Preventing Asthma Attacks: Pharmacological Management

The vast majority of CYP with asthma can achieve good symptom control with appropriate use of low-dose ICS. Traditionally, pharmacological management in children has followed a stepwise approach that begins regular preventer therapy with inhaled corticosteroids (Supplementary Fig. S2). In the face of ongoing asthma symptoms, increased doses of ICS or additional controller therapies are trialled before referral for specialist management and the consideration of regular oral corticosteroids, or the newer biologic drugs such as omalizumab and mepolizumab. These biologic agents are monoclonal antibodies targeted at various components of the inflammatory pathways that cause asthma. For selected patients, biologics can lead to improved symptom control, fewer asthma attacks, and reduced use of oral steroids [32].

Recently, attention has focused on the safety of only prescribing intermittent SABA reliever therapy, following evidence that many children who subsequently die from an asthma attack are seen to have used these medications heavily, and have been underprescribed the essential steroid medications that would control the inflammation causing their asthma. The 2014 National Review of Asthma Deaths (NRAD) in the UK found that 9% of deaths were in those using SABA only; and of these, 39% had received excess prescriptions for SABA, indicating over-reliance on SABA without adequate control of the underlying mechanisms of disease [33].

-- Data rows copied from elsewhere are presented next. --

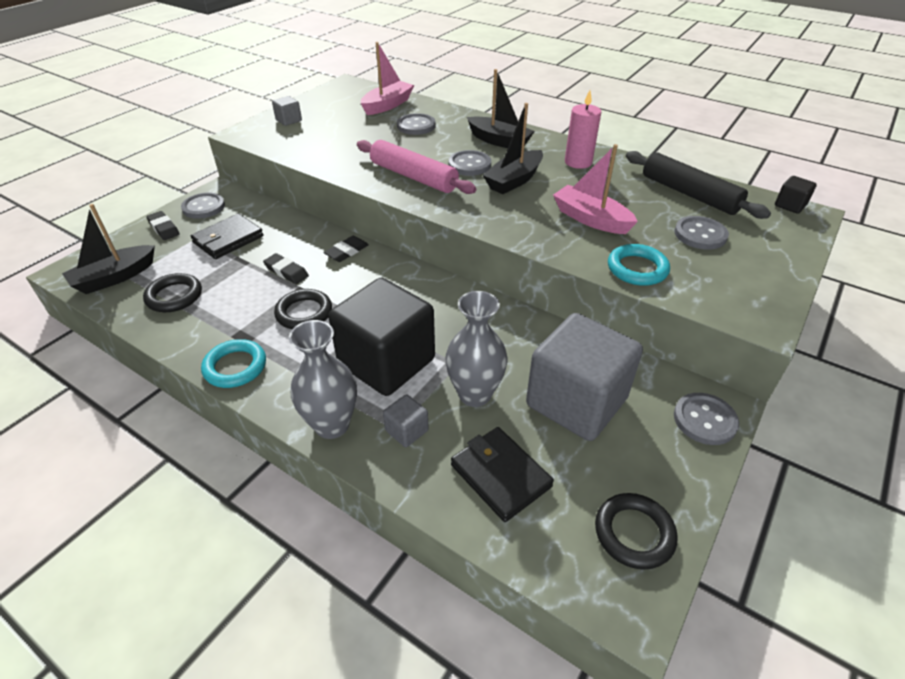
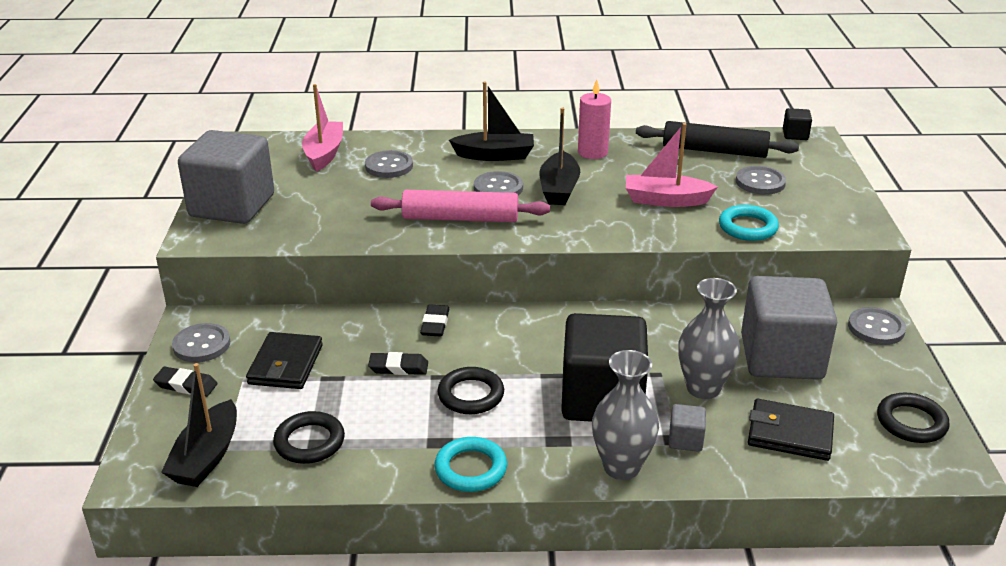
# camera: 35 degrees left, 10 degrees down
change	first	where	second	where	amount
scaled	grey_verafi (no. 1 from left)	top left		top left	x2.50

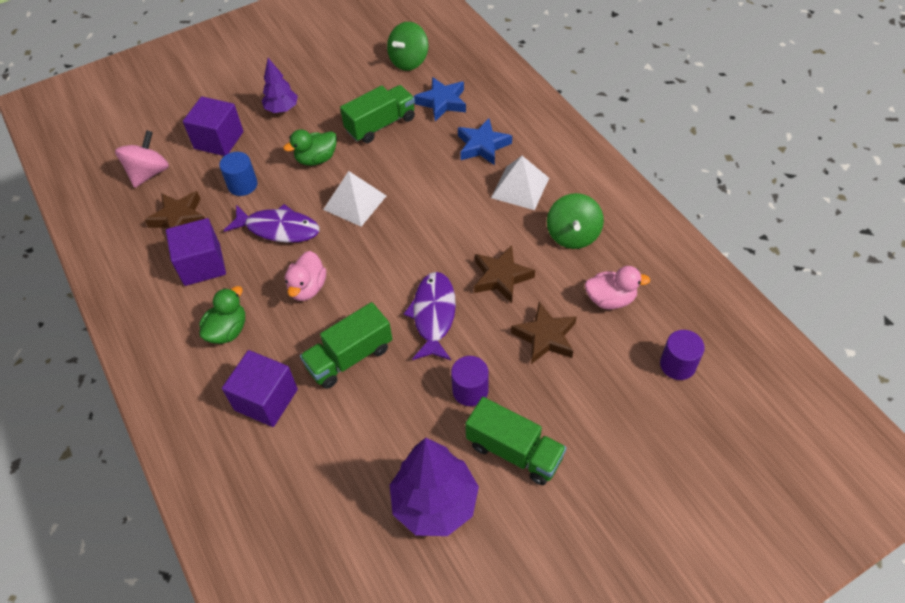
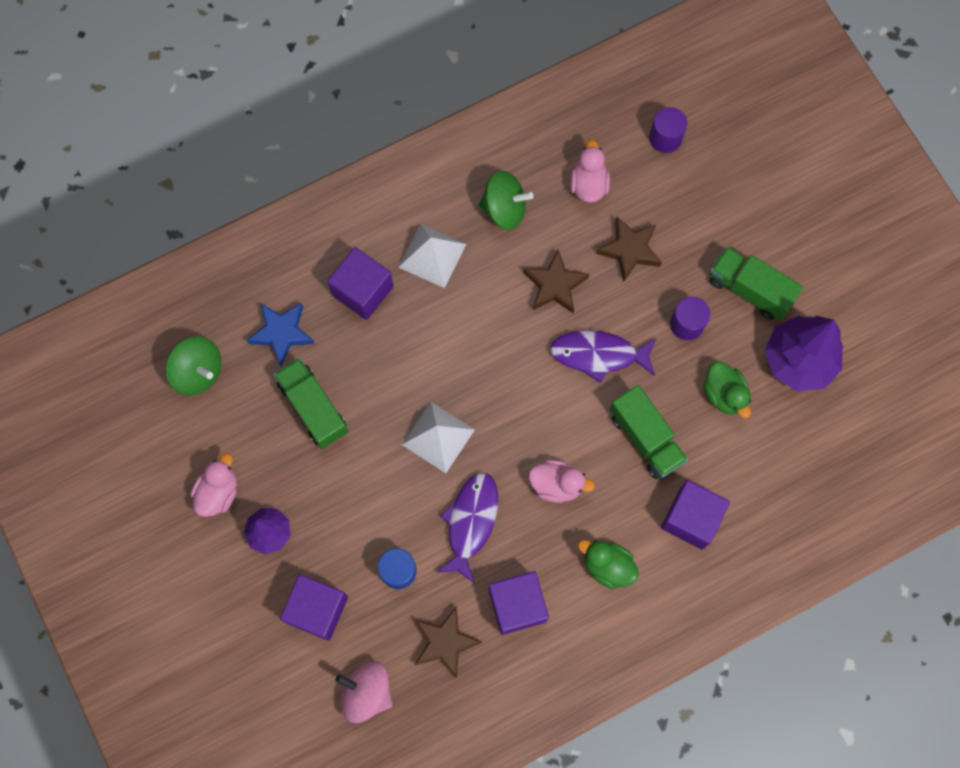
# camera: 90 degrees left, 20 degrees up
change	first	where	second	where	amount
new			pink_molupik (no. 1 from left)	middle left	
shifted	green_molupik (no. 2 from left)	top centre		middle right	
swapped	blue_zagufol (no. 2 from left)	top centre	purple_verafi (no. 2 from left)	centre	
rotated	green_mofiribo (no. 3 from left)	bottom centre		middle right	90 degrees counterclockwise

It is crucial that asthma treatment is targeted at the underlying pathophysiological mechanisms of chronic inflammation. Therefore, the 2021 GINA guidelines have proposed that children should be started on a combined short-acting beta-agonist with low-dose inhaled corticosteroid inhaler, ensuring that a dose of steroid is received every time a child requires reliever treatment for asthma symptoms [19].

Preventing Asthma Attacks: Nonpharmacological Management

Despite the plethora of novel or advanced treatments, it must be re-emphasised that asthma attacks in children and young people can be significantly reduced by identifying and treating modifiable risk factors (Supplementary Box S2).

Asthma education should cover topics that include correct use of inhaler devices with spacers, adherence to controller therapy, recognizing asthma attacks and when asthma control is poor, the importance of exercise and diet, and the treatment of modifiable risk factors in the personal environment.

All children with asthma should be provided with a written asthma action plan that explains how to identify deteriorating asthma control and how to respond. Evidence has shown that the provision of personalized asthma action plans improve caregiver's self-confidence and reduces the recurrence of asthma symptoms at 14 d following an Emergency Department presentation [34]. Lack of a personalized asthma action plan was identified in the 2014 NRAD report as a risk factor for a fatal asthma attack. GINA provides a sample plan in their asthma toolbox (Supplementary Fig. S3) [35].

Future Directions of Research

Asthma is increasingly being considered an umbrella term for a group of respiratory diseases of varied etiology that have distinct pathophysiological mechanisms which lead to similar symptoms [36]. Low-cost biomarkers that can identify specific asthma phenotypes are being actively sought, with the aim of categorizing people with asthma into cohorts likely to respond to specific novel therapies [37]. As the cost of the novel biologics fall, more patients are likely to benefit from access to these effective, steroid-sparing agents.

The COVID-19 pandemic has accelerated technological innovation in healthcare. Home monitoring of lung function, home self-administration of biologic medication, and remote consultations have all taken place in the UK recently. Remote physical examination is also now possible with devices that enable a clinician to remotely auscultate the lungs, and more [38]. These innovations suggest that remote consultations for asthma management may well become more popular in the near future.